_Task brief_
Task for the listing below: copy it out in full, exactly.

####

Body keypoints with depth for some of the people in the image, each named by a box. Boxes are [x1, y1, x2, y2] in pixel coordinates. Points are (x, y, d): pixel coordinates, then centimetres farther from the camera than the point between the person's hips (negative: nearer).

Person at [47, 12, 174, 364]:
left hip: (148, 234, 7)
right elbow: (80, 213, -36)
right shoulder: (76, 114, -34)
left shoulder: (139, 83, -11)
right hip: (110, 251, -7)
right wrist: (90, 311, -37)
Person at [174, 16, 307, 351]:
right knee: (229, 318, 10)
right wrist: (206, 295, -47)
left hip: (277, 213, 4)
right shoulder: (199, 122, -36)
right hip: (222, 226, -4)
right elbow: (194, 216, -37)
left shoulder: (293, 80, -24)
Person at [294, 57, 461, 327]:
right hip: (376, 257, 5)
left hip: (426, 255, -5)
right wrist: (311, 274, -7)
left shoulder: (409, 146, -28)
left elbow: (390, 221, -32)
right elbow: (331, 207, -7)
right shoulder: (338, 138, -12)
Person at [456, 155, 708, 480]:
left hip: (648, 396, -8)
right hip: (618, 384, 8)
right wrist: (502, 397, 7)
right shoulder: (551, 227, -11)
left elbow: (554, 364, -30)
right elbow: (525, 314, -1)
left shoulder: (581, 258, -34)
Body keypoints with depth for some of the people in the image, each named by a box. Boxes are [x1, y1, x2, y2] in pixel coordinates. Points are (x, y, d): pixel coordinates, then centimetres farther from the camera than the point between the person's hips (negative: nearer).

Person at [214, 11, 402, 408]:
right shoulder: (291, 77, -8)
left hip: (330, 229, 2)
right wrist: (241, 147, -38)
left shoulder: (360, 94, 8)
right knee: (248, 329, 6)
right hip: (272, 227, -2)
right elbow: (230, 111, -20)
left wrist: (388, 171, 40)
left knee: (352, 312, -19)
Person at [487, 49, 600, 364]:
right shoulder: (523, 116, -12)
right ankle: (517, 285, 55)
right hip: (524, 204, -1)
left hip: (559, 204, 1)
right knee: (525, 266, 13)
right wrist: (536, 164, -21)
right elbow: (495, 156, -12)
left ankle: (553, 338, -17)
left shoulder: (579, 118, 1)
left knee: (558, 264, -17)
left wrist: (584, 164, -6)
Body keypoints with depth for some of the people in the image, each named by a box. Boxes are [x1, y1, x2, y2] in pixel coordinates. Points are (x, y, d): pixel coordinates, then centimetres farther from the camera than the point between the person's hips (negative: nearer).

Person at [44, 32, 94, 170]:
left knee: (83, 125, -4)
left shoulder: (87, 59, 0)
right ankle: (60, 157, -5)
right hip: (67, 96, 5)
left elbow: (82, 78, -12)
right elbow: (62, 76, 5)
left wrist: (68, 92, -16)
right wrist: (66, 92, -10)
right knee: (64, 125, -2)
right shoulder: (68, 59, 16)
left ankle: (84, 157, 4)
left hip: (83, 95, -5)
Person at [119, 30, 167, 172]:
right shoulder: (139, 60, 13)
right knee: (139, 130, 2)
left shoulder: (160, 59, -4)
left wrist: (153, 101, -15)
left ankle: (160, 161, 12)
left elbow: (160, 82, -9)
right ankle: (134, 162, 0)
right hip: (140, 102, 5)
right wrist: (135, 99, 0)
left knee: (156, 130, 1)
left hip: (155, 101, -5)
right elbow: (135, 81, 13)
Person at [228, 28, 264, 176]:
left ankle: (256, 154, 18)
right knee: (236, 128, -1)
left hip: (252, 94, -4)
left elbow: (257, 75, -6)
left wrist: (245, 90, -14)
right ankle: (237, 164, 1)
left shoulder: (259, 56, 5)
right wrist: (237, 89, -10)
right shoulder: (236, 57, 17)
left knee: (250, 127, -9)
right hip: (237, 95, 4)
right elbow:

####

_Written response_
Body keypoints with depth for some of the people in the image, each named by a box. Boxes are [x1, y1, x2, y2] in pixel coordinates. Points are (x, y, d): pixel coordinates, then centimetres farther from the camera than the point between the person's hips (negative: nearer).

Person at [47, 12, 174, 364]:
left hip: (148, 234, 7)
right elbow: (80, 213, -36)
right shoulder: (76, 114, -34)
left shoulder: (139, 83, -11)
right hip: (110, 251, -7)
right wrist: (90, 311, -37)
Person at [174, 16, 307, 351]:
right knee: (229, 318, 10)
right wrist: (206, 295, -47)
left hip: (277, 213, 4)
right shoulder: (199, 122, -36)
right hip: (222, 226, -4)
right elbow: (194, 216, -37)
left shoulder: (293, 80, -24)
Person at [294, 57, 461, 327]:
right hip: (376, 257, 5)
left hip: (426, 255, -5)
right wrist: (311, 274, -7)
left shoulder: (409, 146, -28)
left elbow: (390, 221, -32)
right elbow: (331, 207, -7)
right shoulder: (338, 138, -12)
Person at [456, 155, 708, 480]:
left hip: (648, 396, -8)
right hip: (618, 384, 8)
right wrist: (502, 397, 7)
right shoulder: (551, 227, -11)
left elbow: (554, 364, -30)
right elbow: (525, 314, -1)
left shoulder: (581, 258, -34)
Body keypoints with depth for some of the people in the image, each named by a box. Boxes are [x1, y1, x2, y2] in pixel coordinates. Points are (x, y, d): pixel coordinates, then centimetres farther from the camera than the point between the person's hips (negative: nearer).

Person at [214, 11, 402, 408]:
right shoulder: (291, 77, -8)
left hip: (330, 229, 2)
right wrist: (241, 147, -38)
left shoulder: (360, 94, 8)
right knee: (248, 329, 6)
right hip: (272, 227, -2)
right elbow: (230, 111, -20)
left wrist: (388, 171, 40)
left knee: (352, 312, -19)
Person at [487, 49, 600, 364]:
right shoulder: (523, 116, -12)
right ankle: (517, 285, 55)
right hip: (524, 204, -1)
left hip: (559, 204, 1)
right knee: (525, 266, 13)
right wrist: (536, 164, -21)
right elbow: (495, 156, -12)
left ankle: (553, 338, -17)
left shoulder: (579, 118, 1)
left knee: (558, 264, -17)
left wrist: (584, 164, -6)
Body keypoints with depth for some of the people in the image, each named by a box. Boxes are [x1, y1, x2, y2] in pixel coordinates. Points are (x, y, d): pixel coordinates, then centimetres farther from the camera than the point between the person's hips (negative: nearer).

Person at [44, 32, 94, 170]:
left knee: (83, 125, -4)
left shoulder: (87, 59, 0)
right ankle: (60, 157, -5)
right hip: (67, 96, 5)
left elbow: (82, 78, -12)
right elbow: (62, 76, 5)
left wrist: (68, 92, -16)
right wrist: (66, 92, -10)
right knee: (64, 125, -2)
right shoulder: (68, 59, 16)
left ankle: (84, 157, 4)
left hip: (83, 95, -5)
Person at [119, 30, 167, 172]:
right shoulder: (139, 60, 13)
right knee: (139, 130, 2)
left shoulder: (160, 59, -4)
left wrist: (153, 101, -15)
left ankle: (160, 161, 12)
left elbow: (160, 82, -9)
right ankle: (134, 162, 0)
right hip: (140, 102, 5)
right wrist: (135, 99, 0)
left knee: (156, 130, 1)
left hip: (155, 101, -5)
right elbow: (135, 81, 13)
Person at [228, 28, 264, 176]:
left ankle: (256, 154, 18)
right knee: (236, 128, -1)
left hip: (252, 94, -4)
left elbow: (257, 75, -6)
left wrist: (245, 90, -14)
right ankle: (237, 164, 1)
left shoulder: (259, 56, 5)
right wrist: (237, 89, -10)
right shoulder: (236, 57, 17)
left knee: (250, 127, -9)
right hip: (237, 95, 4)
right elbow:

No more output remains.